Traditions & Culture: Australian culture is as broad and varied as the country’s landscape. Australia is multicultural and multiracial and this is reflected in the country’s food, lifestyle and cultural practices and experience. Australia has an important heritage from its indigenous people, which plays a defining role in the cultural landscape. This diversity of influences creates a cultural environment in Australia that is lively, energized, innovative and outward looking.
Food: The meat pies and pasties had their connection to what was considered the staple foods of the 1800s:
- beef, pork or mutton (the meat of adult sheep)
- flour, usually made into bread or damper, a dense, thick bread
- tea, considered a necessity, even when other items were scarce.
Safety: While Australia is generally a safe place to live and study, it is still important that you take precautions to reduce the chance of an incident occurring. The 2011 OECD Better Life Index rated Australia 9.3 out of 10 for safety, one of the highest ratings awarded to any country. Following your common sense and best practices will ensure you remain safe and healthy, whether you are handling emergencies, personal and home safety, or natural elements such as sun, water, and fire.
Welfare: Universities provide free and confidential support and assistance to help students develop practical skills to better manage time, money and personal issues. Officials’ help students develop strategies to concentrate on studies and get the most out of university life.
Health: Healthcare in Australia has been steadily improving over the last ten years. Visitors in Australia under a student visa are required to take out Overseas Student Health Cover (OSHC) during their stay.

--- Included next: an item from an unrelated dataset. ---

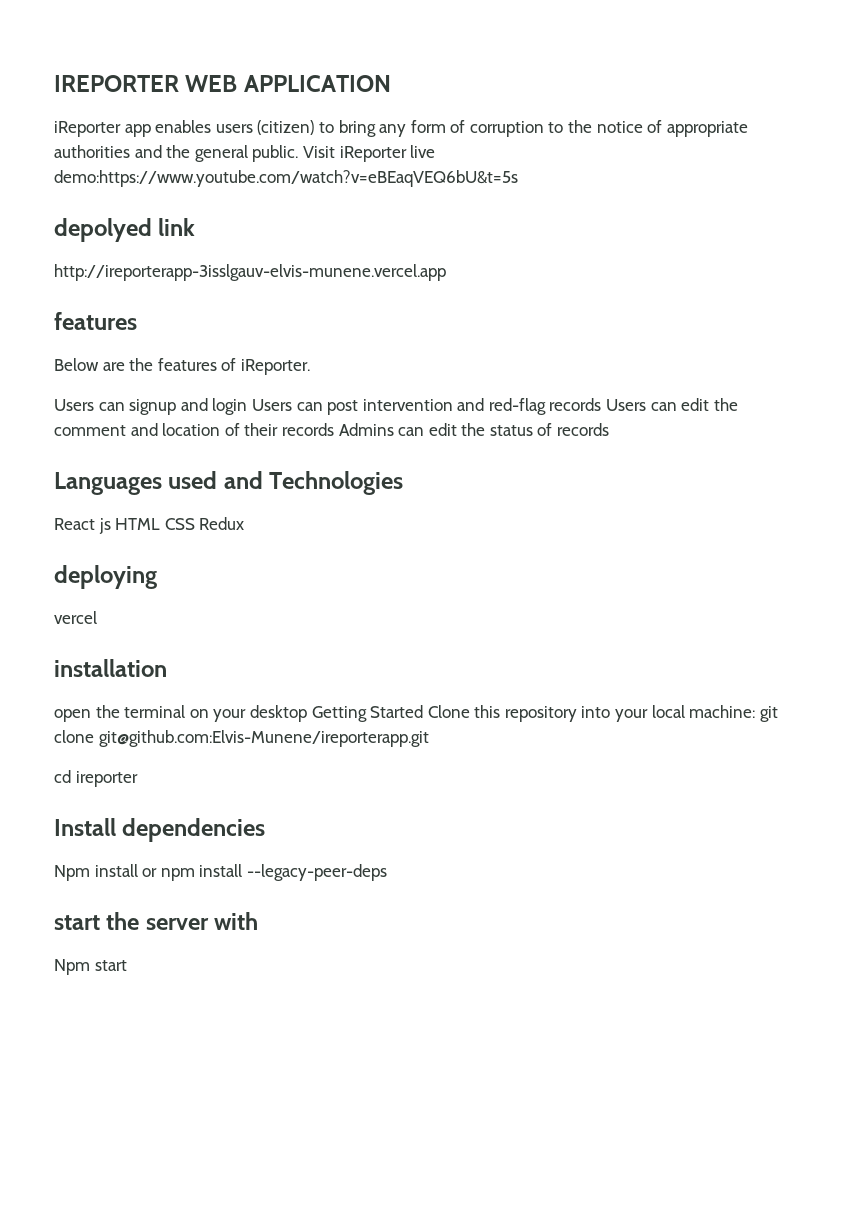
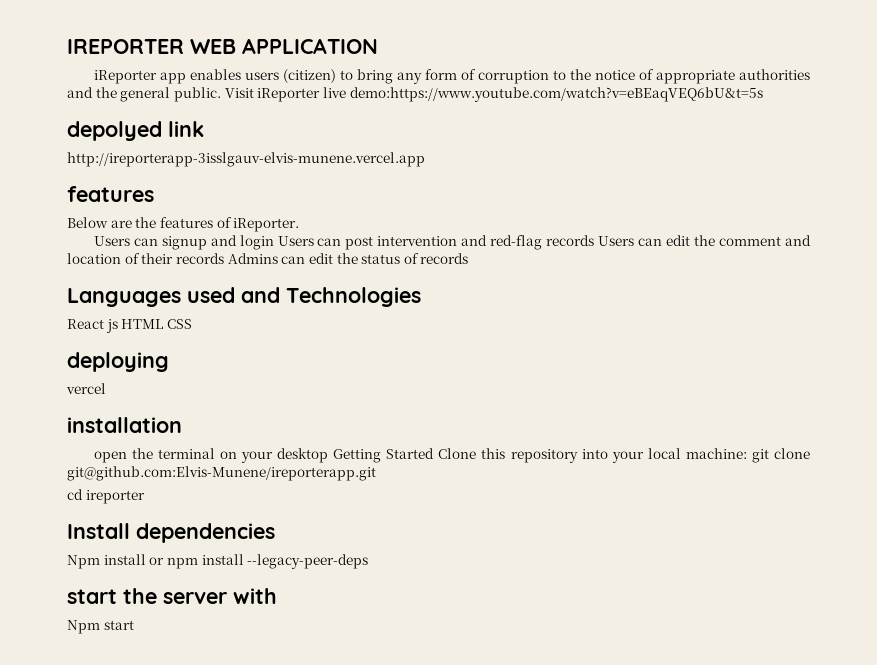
[199,517,245,530] Redux -> (192, 324) none

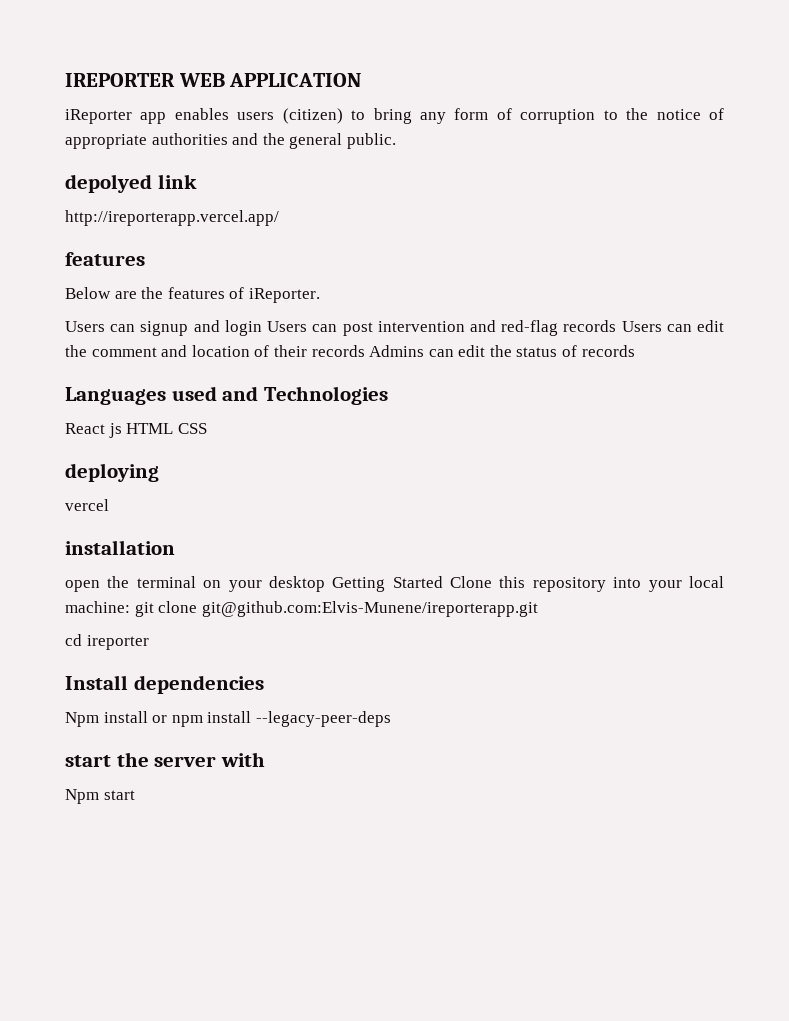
[224,87,763,102] Visit iReporter live demo:https://www.youtube.com/watch?v=eBEaqVEQ6bU&t=5s -> (396, 141) none
[67,152,425,167] http://ireporterapp-3isslgauv-elvis-munene.vercel.app -> [65,210,279,226] http://ireporterapp.vercel.app/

Transport: The transport options available in Australia include buses, trains, trams and ferries. Your access to these transport services will vary depending on where you live. You will also be able to access private and public car services from taxis to hired limousines, available to take you from door to door. If you hold a current drivers licence in your home country, you might be able to drive in Australia without sitting for any further driving tests. But remember that many state and territory governments require you to get an Australian drivers licence if you are there for more than three months.
Minimum cost of living
The Department of Home Affairs has financial requirements you must meet in order to receive a student visa for Australia. From 1st February 2018 the 12 month living cost is:
- You – $20,290
- Partner or spouse – $7,100
- Child – $3,040
All costs are per year in Australian dollars.
Disclaimer : The given document is provided for general information purposes only. The minimum cost of living may change frequently.